DDT (Dichlordiphenyltrichlorethan) wurde im 20. Jahrhundert als Insektizid in der Landwirtschaft eingesetzt, vor allem gegen Malaria übertragende Mücken. Als im Zusammenhang mit dem Einsatz gravierende Gesundheitsschäden bei Menschen und Tieren auftraten, verboten die meisten Länder seit den 1970er Jahren den Einsatz von DDT.
Nun befürchten die Wissenschaftler, dass sich vor Kalifornien große Mengen DDT auf die marinen Nahrungsketten auswirken – und letztlich auch in Form von Fisch auf unserem Teller landen könnten.
Der Pazifikbereich vor L.A. wurde seit der Mitte des 20. Jahrhunderts von Chemieunternehmen als Verklappungsort benutzt, zur kostengünstigen Entsorgung von allem, was man nicht mehr sehen wollte. Das Logbuch eines der amerikanischen Schiffe aus den Jahren 1947 bis 1961 zeigt auf, dass bis zu 2.000 Fässer mit DDT-belastetem Schlamm pro Monat verklappt wurden. Diese extrem umweltschädliche Denk- und Handlungsweise war lange Zeit weltweiter Standard; die US-Regierung verbot sie erst im Jahr 1972.
Nach bisherigen Studien der Jahre 2011 und 2013 ging man von etwa 60 Fässern mit DDT in dieser Region aus; welch Untertreibung! Das wahre Ausmaß zeigte sich erst im Jahr 2021 und ist ein Weckruf: Viele der Fässer sind beschädigt, das Sediment weist hohe Konzentrationen von DDT auf. Untersuchungen an Delfinen und Seelöwen in der Umgebung wiesen u.a. sehr hohe DDT-Konzentrationen im Fettgewebe auf. Bei den Seelöwen konnte eine erhöhte Krebsrate festgestellt werden.
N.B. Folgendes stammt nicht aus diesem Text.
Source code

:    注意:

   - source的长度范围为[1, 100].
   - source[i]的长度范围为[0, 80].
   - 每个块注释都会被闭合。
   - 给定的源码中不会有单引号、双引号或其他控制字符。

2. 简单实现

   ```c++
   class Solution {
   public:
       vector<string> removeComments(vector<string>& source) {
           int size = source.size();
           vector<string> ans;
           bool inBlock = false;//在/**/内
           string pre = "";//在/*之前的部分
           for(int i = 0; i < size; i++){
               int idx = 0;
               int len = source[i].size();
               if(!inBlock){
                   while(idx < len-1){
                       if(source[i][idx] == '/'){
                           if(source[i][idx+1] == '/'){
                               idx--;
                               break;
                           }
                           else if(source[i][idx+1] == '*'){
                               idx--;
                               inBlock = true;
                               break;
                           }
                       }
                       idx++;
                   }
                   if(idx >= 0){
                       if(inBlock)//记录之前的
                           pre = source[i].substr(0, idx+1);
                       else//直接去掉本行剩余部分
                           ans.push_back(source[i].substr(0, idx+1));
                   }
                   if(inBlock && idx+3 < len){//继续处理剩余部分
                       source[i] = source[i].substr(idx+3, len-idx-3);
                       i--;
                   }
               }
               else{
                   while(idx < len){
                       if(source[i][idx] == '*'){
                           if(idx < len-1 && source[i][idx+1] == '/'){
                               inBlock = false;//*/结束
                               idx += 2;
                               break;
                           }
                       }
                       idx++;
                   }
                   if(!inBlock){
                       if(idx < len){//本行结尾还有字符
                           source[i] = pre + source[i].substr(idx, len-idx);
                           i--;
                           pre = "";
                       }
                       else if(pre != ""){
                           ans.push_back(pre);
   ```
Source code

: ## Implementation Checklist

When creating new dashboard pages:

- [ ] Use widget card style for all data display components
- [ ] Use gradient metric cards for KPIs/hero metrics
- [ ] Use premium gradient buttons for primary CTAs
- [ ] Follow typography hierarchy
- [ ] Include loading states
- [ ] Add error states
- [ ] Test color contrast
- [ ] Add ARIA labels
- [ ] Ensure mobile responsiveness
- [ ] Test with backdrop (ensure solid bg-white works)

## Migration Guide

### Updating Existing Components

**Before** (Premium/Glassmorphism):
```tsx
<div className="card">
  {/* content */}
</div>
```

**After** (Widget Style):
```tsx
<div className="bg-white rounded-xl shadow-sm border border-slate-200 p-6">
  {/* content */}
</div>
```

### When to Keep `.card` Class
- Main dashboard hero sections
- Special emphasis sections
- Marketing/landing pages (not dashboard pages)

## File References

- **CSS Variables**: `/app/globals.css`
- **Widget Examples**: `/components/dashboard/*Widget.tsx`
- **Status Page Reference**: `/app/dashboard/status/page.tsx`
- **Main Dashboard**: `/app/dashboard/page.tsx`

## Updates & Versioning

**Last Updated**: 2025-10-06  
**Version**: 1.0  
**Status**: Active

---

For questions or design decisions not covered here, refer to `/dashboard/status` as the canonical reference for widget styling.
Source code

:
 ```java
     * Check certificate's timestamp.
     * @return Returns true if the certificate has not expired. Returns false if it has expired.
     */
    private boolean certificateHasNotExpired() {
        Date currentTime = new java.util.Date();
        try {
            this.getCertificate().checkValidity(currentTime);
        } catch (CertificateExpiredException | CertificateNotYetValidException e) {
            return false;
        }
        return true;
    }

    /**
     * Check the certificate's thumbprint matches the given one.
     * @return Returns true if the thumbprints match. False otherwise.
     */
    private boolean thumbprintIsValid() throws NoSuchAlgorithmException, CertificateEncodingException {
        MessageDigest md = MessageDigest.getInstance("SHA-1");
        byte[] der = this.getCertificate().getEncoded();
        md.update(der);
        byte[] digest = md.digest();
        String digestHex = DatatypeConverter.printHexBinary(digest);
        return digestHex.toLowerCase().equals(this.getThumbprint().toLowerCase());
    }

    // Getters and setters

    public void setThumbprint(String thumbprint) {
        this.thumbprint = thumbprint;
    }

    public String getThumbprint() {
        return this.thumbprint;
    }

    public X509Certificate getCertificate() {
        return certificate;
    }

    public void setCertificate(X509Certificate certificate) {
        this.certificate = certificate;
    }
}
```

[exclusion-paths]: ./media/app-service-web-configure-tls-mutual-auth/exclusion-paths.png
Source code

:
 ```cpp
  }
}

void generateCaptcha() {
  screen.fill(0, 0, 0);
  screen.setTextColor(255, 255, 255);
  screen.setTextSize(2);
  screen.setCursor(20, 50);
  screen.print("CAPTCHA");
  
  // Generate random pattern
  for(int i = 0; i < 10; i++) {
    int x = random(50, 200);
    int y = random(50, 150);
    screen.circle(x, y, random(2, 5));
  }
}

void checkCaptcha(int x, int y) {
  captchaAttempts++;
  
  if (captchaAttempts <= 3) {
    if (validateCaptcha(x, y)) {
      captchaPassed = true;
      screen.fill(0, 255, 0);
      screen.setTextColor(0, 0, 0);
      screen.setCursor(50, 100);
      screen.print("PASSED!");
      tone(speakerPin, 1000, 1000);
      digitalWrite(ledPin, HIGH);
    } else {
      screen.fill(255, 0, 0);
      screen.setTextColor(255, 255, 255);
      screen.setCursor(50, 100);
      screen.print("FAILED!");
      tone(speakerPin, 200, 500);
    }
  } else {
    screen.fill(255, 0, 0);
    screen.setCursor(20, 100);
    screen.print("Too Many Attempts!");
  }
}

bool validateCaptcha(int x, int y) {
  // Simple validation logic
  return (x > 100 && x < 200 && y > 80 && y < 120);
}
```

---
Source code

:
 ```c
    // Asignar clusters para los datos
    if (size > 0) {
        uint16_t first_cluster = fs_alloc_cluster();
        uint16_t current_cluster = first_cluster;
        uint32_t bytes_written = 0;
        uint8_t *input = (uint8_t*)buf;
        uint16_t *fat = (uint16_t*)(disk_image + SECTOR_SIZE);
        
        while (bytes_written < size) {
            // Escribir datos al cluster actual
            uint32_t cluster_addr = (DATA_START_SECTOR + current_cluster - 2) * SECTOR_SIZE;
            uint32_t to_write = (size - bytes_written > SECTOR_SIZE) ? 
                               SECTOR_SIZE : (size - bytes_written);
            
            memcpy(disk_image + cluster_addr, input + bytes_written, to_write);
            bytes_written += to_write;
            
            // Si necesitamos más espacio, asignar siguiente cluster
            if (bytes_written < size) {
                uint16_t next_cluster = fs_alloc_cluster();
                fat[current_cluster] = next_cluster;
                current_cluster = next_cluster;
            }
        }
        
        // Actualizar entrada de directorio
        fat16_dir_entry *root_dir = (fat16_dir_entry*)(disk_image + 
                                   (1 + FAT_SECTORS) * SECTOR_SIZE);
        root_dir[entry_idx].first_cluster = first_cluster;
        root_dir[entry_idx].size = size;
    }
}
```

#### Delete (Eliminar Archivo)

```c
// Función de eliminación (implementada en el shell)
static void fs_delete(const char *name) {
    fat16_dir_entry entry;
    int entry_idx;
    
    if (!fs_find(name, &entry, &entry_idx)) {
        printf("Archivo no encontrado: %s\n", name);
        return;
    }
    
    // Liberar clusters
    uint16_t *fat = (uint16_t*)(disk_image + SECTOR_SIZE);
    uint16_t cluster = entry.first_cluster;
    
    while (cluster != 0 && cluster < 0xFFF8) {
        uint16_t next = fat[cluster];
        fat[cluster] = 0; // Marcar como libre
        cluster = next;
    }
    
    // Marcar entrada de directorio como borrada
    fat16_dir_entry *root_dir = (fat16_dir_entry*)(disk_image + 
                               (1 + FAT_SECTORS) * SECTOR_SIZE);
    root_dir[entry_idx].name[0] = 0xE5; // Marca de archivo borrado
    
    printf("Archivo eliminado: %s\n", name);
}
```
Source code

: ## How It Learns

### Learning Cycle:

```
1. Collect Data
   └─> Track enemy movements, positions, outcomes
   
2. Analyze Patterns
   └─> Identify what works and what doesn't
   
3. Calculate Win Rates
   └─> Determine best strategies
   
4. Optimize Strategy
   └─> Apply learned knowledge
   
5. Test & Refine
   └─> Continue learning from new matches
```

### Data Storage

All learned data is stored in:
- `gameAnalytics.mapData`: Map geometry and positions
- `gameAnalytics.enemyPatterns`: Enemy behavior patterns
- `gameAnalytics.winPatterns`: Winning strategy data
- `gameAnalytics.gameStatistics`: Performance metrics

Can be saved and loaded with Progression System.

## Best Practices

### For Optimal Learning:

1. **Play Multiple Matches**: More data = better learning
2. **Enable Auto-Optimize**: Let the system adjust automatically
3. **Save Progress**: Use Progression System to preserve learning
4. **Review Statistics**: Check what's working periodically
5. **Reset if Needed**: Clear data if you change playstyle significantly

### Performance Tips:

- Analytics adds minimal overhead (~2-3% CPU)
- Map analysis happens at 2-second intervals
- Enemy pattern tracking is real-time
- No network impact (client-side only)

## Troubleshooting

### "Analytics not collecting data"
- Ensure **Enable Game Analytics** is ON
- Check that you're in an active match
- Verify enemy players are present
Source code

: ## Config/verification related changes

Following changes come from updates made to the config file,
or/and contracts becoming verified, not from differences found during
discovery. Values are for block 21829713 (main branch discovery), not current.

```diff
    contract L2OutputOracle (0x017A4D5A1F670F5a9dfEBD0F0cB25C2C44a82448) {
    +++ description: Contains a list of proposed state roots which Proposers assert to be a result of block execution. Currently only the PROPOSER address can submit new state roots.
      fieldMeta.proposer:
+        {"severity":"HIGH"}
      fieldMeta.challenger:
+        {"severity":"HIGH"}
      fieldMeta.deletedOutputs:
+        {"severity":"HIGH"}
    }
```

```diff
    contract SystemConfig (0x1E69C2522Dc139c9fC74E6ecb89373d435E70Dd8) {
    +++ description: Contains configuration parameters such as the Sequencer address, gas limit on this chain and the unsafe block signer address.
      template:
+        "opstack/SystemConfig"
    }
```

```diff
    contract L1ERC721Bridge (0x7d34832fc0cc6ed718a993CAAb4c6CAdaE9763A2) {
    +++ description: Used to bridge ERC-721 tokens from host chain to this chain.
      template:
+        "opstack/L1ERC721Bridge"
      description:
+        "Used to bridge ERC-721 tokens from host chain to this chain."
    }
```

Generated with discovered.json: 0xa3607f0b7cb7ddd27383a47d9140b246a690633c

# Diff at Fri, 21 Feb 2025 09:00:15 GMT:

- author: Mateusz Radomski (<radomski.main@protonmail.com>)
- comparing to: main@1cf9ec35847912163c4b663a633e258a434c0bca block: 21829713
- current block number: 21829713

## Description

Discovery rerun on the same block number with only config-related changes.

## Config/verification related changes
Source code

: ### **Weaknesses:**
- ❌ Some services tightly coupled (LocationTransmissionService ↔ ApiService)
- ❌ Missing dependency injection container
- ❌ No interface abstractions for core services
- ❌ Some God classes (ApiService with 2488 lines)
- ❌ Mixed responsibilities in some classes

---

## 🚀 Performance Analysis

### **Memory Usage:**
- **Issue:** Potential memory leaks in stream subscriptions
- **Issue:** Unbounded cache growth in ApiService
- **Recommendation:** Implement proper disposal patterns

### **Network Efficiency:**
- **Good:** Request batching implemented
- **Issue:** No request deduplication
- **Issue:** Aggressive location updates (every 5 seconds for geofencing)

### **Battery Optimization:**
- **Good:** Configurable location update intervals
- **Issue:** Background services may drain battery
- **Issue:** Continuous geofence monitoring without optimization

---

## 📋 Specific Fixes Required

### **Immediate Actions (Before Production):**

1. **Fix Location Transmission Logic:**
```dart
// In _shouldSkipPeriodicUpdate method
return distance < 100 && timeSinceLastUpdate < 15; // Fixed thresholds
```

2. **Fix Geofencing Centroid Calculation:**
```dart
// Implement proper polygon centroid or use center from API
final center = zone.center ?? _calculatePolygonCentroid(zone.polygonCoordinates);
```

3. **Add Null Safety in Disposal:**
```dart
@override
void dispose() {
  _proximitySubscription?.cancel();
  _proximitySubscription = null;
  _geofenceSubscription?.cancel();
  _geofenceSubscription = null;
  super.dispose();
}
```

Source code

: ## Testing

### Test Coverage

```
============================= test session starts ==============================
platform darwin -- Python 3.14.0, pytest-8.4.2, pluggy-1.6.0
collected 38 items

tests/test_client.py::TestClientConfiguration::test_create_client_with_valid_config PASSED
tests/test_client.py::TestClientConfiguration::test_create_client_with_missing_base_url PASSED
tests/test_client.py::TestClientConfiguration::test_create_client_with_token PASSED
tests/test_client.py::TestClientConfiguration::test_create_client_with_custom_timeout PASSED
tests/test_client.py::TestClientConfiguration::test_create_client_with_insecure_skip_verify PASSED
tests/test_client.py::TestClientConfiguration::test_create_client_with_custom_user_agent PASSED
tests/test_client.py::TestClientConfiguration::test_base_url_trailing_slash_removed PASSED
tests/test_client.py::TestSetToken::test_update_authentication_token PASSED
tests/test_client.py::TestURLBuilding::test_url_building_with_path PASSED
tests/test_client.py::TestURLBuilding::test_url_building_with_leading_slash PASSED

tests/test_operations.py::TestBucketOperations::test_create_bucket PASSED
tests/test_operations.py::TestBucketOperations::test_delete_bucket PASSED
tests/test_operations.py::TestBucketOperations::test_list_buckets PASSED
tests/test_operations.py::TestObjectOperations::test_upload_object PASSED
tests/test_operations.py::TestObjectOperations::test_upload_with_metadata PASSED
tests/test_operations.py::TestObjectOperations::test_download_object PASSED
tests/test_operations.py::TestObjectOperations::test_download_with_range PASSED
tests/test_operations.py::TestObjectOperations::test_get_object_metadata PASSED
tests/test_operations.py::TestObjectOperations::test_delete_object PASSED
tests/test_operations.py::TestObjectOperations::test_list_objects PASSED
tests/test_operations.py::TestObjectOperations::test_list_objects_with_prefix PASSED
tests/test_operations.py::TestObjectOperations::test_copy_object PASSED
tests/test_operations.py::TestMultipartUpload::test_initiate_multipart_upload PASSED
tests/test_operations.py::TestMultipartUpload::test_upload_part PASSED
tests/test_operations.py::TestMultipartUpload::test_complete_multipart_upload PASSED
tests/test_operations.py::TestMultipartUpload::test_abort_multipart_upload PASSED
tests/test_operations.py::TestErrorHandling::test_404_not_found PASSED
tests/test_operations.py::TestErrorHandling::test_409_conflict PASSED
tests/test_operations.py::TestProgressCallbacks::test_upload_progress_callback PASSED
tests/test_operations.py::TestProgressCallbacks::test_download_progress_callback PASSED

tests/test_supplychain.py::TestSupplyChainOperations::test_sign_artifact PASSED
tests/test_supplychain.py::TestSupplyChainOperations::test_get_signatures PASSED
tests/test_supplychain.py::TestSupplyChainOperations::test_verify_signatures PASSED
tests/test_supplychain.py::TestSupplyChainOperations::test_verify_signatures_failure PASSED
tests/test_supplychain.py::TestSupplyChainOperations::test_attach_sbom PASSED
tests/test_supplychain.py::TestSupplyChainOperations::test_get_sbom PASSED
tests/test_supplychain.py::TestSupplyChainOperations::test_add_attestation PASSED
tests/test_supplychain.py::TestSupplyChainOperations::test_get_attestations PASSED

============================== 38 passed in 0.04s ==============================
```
Die Wissenschaftler gehen davon aus, dass sich mindestens hunderttausend Barrel (knapp 16 Millionen Liter) DDT vor der Küste von Los Angeles im Ozean befinden. Und weitere Chemikalien müssen befürchtet werden.
Quellen:
V. Kivenson et al.: Ocean Dumping of Containerized DDT Waste Was a Sloppy Process. Environmental Science and Technology, 2019.
S.A. Mackintosh et al.: Newly Identified DDT-Related Compounds Accumulating in Southern California Bottlenose Dolphins. Environmental Science & Technology, 2016.
N. Randhawa et al.: Sentinel California sea lions provide insight into legacy organochlorine exposure trends and their association with cancer and infectious disease. One Health, 2015.